(正文部分):
# # # # # # #

Celery 自定义消费器

Celery 自定义消息消费者实践

其他博文链接

celery文档翻译-自定义消息消费者

文章目录

Celery 自定义消息消费者实践
- - 前言
  - 1.继承Task
  - 2.自定义消息消费者
  - - 2.1 celery文档描述
    - 2.2 TokenBucket实现
    - 2.3 定义新算法
    - 2.4 改动bucket_for_task

前言

celery的限流策略只针对单个worker，实际使用的时候worker是分布式启动，单worker不能满足需求，因此想在celery原先的限流策略上使用redis来实现分布式worker限流。

最开始的想法是自定义task去继承celery.Task，在调用__call__()函数的时候插入限流判断，也能实现功能。

后来无意间发现celery支持自定义消息消费者，竟然baidu、google不到有人发布相关的博客，不给我copy的机会，然后自己捣鼓了一下，也算实现了功能。这里会将两种方式的代码都贴出来。

1.继承Task

这一步的时候为了偷懒用了一个第三方库walrus实现redis限流功能，具体实现与使用请参考 walrus 使用 .

from celery import Task as _Task
from walrus import *

class baseTask(_Task):

    rate = None
    rate_limit_max_retry = 100000
    rate_limit_sleep_time = 0.1
    throttle_lock = None
    walrus_session = None
    RATE_KEY = 'RATE_LIMIT'


    def __call__(self, *args, **kwargs):
        """In celery task this function call the run method, here you can
        set some environment variable before the run of the task"""
        self.check_rate()
        return self.run(*args, **kwargs)

    def check_rate(self):
        """
        循环访问限流器，直到可以执行则返回.
        """
        if self.rate:
            # init walrus session
            if self.walrus_session is None:
                # broker_url指的是celery配置使用的中间件，未支持rabbitmq
                redis_conf = get_redis_by_url(Config.celery_conf['broker_url'])
                if redis_conf is None:
                    raise Exception('无redis中间件配置')
                self.walrus_session = Database(**redis_conf)
                self.lock = self.walrus_session.lock(f"{self.RATE_KEY}:{self.name}")

            # init walrus limiter
            limit, per = parse_rate(self.rate)

# # # # # # #

已存记录:
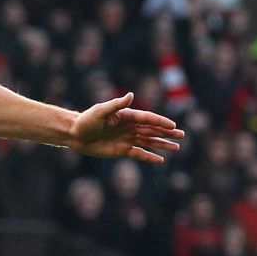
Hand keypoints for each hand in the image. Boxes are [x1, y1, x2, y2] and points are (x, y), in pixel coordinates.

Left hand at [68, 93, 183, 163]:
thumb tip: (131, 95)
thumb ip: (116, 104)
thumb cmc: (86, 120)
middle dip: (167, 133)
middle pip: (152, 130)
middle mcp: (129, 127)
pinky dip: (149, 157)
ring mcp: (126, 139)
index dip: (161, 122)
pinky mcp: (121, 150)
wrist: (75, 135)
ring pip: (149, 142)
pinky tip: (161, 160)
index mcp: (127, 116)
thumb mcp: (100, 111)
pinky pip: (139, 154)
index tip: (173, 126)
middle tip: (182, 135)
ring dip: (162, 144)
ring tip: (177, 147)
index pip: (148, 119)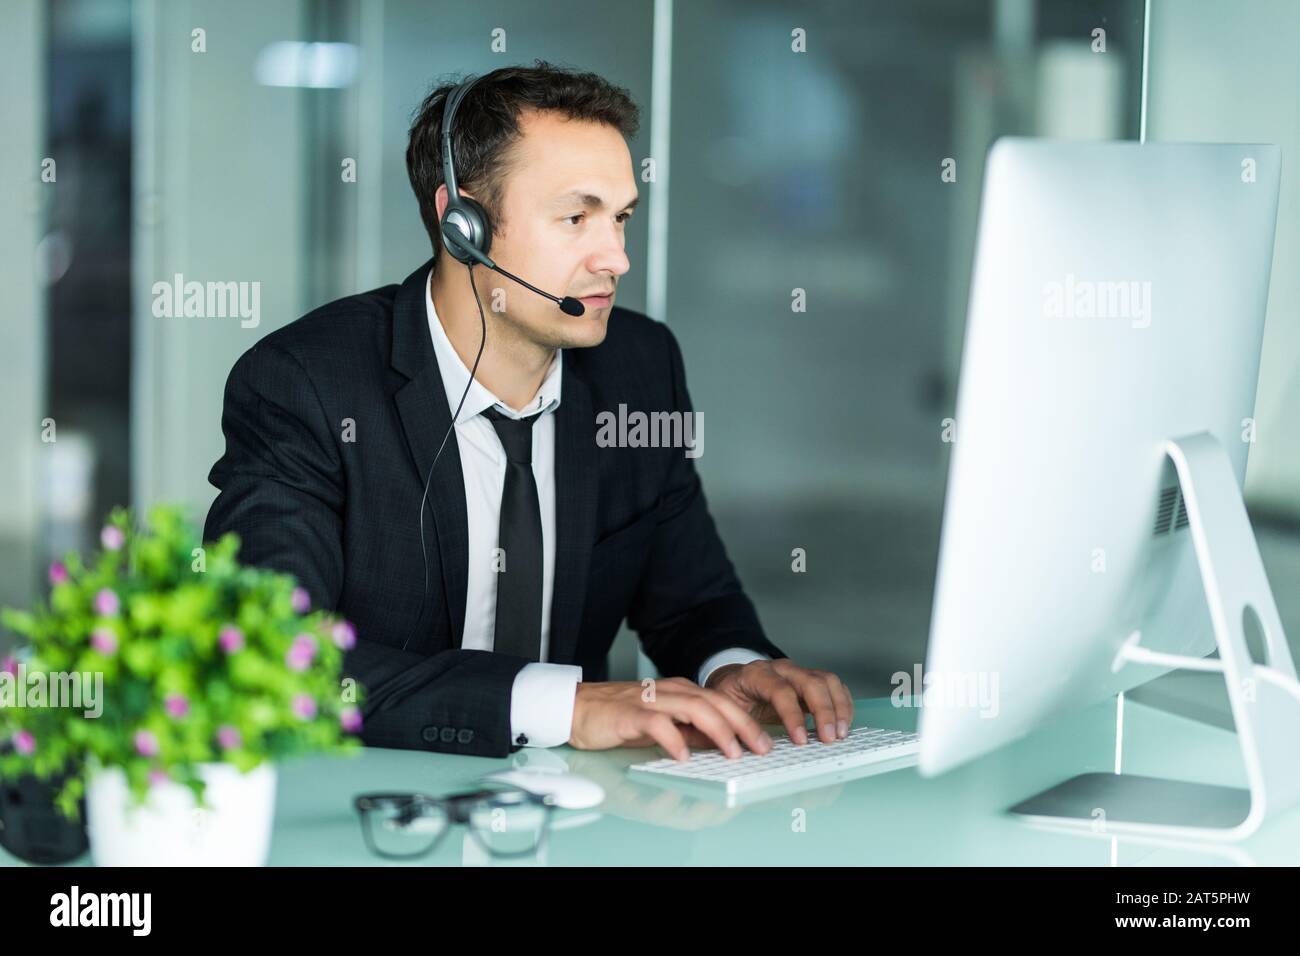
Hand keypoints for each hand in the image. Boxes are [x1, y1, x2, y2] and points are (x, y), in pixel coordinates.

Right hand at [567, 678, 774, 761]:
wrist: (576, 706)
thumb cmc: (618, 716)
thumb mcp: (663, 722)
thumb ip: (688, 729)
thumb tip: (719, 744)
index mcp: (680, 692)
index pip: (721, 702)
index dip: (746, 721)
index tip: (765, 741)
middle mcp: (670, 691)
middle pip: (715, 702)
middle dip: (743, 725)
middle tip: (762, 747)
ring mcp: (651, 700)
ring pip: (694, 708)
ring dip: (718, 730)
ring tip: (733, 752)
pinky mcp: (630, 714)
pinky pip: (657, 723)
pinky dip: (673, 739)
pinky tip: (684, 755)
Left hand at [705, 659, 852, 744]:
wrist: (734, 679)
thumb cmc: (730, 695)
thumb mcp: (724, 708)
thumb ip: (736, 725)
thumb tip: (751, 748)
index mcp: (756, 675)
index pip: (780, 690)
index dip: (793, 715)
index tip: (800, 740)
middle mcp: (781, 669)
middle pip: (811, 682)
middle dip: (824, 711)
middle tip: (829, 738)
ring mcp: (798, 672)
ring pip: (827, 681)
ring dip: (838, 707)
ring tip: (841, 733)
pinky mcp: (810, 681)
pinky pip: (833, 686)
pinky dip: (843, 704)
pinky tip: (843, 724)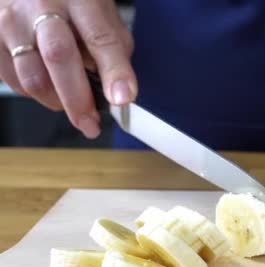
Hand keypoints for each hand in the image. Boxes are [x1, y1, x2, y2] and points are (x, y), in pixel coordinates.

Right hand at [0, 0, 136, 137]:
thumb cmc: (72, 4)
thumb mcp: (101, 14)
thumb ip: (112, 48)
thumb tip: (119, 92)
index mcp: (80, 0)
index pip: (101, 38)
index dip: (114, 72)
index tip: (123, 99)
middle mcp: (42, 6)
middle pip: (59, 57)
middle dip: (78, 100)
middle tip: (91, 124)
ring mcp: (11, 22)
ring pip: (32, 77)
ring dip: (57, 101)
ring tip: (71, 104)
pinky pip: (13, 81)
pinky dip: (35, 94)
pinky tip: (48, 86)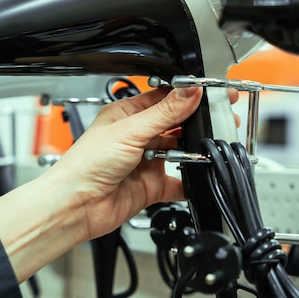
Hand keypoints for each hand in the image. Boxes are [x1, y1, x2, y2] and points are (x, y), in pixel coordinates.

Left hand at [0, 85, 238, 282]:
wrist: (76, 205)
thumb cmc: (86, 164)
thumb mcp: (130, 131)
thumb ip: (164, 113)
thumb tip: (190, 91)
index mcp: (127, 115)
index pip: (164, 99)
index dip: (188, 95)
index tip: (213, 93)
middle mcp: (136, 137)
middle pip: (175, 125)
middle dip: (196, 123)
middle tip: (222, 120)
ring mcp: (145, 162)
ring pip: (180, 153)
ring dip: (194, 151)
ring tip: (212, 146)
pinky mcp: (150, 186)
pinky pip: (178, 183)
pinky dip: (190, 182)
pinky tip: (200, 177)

# # # # # # #

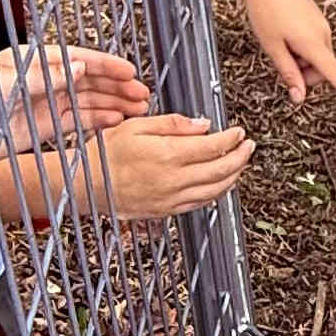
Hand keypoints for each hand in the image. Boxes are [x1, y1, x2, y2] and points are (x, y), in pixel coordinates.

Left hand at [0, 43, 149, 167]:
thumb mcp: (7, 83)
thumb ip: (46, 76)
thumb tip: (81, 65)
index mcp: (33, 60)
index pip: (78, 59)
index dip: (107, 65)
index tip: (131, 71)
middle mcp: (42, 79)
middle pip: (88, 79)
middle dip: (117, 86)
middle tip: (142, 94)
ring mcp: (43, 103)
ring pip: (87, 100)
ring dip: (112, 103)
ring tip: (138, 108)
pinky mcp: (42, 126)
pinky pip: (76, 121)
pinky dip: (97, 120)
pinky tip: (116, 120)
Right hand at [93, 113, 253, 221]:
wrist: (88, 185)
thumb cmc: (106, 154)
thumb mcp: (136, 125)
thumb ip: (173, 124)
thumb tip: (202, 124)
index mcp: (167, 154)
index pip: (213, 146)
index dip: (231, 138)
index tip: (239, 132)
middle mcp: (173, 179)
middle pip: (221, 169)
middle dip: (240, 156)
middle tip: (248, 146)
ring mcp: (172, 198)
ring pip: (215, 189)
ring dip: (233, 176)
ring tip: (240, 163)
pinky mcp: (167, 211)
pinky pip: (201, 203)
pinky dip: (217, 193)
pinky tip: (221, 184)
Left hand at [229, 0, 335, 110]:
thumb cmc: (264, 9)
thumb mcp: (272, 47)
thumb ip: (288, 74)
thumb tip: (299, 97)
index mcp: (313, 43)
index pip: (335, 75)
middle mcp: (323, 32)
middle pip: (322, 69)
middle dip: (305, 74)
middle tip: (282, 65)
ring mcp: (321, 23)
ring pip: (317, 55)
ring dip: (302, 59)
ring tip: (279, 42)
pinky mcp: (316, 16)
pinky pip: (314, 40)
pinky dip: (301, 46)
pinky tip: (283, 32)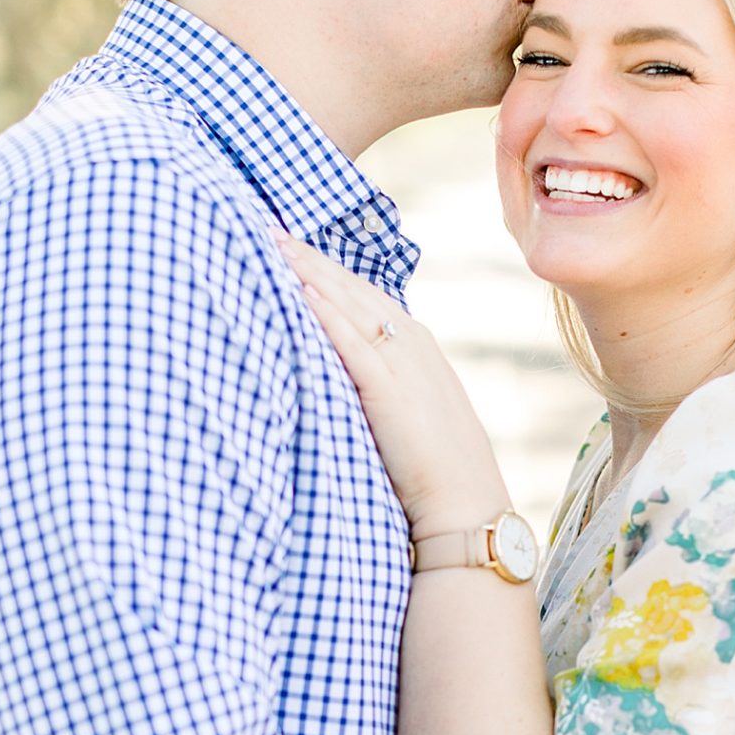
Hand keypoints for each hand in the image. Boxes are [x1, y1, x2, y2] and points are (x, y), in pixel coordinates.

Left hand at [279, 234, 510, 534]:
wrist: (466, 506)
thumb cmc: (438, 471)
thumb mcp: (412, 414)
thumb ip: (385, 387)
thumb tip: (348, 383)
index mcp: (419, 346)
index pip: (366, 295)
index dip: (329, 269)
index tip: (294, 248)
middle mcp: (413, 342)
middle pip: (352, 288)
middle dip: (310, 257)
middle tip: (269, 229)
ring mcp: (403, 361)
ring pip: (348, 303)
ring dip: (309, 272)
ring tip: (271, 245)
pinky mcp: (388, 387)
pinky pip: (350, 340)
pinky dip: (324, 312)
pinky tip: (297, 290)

# # # # # # #

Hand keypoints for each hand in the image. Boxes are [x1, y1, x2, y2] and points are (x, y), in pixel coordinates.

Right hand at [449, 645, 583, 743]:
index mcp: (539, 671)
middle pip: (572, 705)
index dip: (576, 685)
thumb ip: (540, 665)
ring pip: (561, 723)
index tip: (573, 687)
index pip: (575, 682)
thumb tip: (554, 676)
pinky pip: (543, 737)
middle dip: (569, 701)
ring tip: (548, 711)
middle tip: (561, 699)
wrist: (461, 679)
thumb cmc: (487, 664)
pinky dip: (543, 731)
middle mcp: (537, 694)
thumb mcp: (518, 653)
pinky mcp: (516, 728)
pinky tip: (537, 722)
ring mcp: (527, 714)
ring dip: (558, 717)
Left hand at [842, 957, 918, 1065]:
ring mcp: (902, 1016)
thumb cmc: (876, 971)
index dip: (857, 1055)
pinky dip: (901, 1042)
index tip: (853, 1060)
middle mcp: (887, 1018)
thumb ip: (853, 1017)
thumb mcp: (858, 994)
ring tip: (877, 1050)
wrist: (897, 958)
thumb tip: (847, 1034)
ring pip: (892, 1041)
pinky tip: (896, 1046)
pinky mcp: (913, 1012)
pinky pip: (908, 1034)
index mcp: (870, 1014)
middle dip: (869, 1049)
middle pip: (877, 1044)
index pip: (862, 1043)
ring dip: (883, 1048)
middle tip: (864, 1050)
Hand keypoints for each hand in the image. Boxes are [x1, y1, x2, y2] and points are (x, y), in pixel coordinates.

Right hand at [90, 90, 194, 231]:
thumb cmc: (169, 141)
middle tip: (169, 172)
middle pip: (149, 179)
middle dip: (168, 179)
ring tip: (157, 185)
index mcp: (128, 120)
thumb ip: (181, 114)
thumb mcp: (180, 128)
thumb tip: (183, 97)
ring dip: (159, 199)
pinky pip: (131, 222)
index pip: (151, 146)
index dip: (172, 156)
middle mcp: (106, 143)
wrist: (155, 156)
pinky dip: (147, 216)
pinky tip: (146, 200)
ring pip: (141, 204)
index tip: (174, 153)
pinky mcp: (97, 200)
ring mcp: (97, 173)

# # # # # # #

(要做的事):
a – 在这篇 Celery 限流文章的代码里，列出 baseTask 类中直接定义的所有类属性的名字。
b – 把这篇 Celery 限流文章接着写下去，从最后一行代码之后开始。
这些记录用不上。

(参考答案):
a – rate、rate_limit_max_retry、rate_limit_sleep_time、throttle_lock、walrus_session、RATE_KEY

b –
            raise_exe = True
            
            rate_limit = self.walrus_session.rate_limit(self.RATE_KEY, limit=limit, per=per)
            

            for i in range(self.rate_limit_max_retry):
                with self.lock:
                    f = rate_limit.limit(self.name)

                if f:
                    sleep_time = per + int(per/limit) * i
                    print(f"Task {self.name}[{self.request.id}] in sleep {sleep_time}s .", end="")
                    time.sleep(sleep_time)
                else:
                    raise_exe = False
                    break
            if raise_exe:
                raise Exception('超出最大重复次数')
            return 0

这种实现比较简单粗暴，不断循环访问redis，虽然也有控制sleep_time，但是精度控制不好。

2.自定义消息消费者

这里小声吐槽一下celery的作者，作者确实很牛逼，就是这源码对小白不太友好，各种动态、鸭子类型，需要看一些python进阶书才能稍微看懂一点。暴风哭泣。

2.1 celery文档描述

consumer.bucket_for_task(type, Bucket=TokenBucket)
使用 task.rate_limit 属性为一个任务创建速率限制bucket。

celery官网的文档中介绍了这个函数，因此先写了一个demo

from celery import Celery

from celery.worker.consumer.tasks import Tasks
from celery import bootsteps
from collections import defaultdict
from celery.utils.time import rate
from kombu.utils.limits import TokenBucket

from celery.worker.consumer.consumer import Consumer

app = Celery()

# 从celeryconfig.py中读取celery配置
app.config_from_object('celeryconfig')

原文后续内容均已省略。